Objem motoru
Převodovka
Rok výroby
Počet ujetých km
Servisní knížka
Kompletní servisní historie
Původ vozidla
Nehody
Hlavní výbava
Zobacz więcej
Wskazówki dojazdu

--

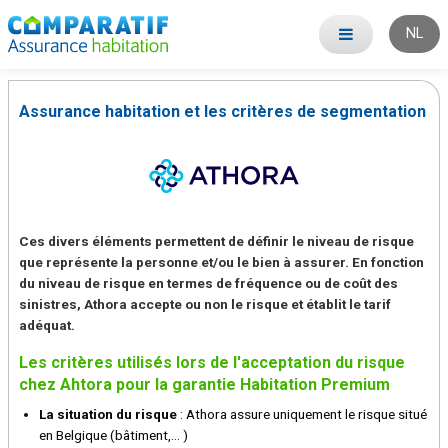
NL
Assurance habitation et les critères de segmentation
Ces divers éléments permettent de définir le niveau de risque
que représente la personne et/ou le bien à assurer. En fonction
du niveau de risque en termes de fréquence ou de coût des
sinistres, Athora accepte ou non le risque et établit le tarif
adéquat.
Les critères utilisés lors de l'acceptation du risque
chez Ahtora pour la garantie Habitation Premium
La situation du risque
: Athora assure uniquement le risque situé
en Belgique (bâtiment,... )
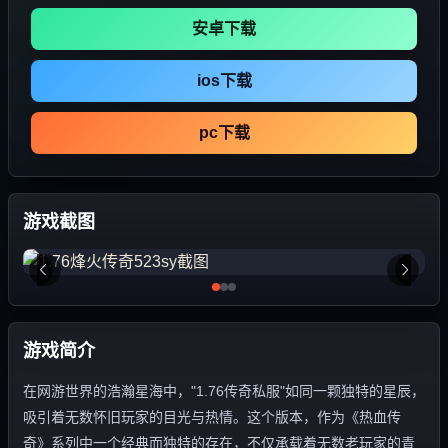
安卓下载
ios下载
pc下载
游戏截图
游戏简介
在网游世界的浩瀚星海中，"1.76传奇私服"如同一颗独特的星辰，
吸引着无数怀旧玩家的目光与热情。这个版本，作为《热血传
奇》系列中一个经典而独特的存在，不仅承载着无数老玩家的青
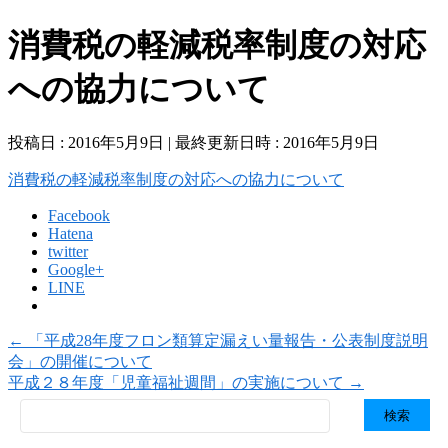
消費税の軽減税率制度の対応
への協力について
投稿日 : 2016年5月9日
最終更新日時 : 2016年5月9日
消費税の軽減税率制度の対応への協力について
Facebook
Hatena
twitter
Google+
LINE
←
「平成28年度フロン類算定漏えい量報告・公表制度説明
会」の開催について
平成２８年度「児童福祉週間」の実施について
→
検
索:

EXERCISE REQUIREMENTS ->
Gather from the records above every line containing the string "critères".

WRITTEN REPLY ->
Assurance habitation et les critères de segmentation
Les critères utilisés lors de l'acceptation du risque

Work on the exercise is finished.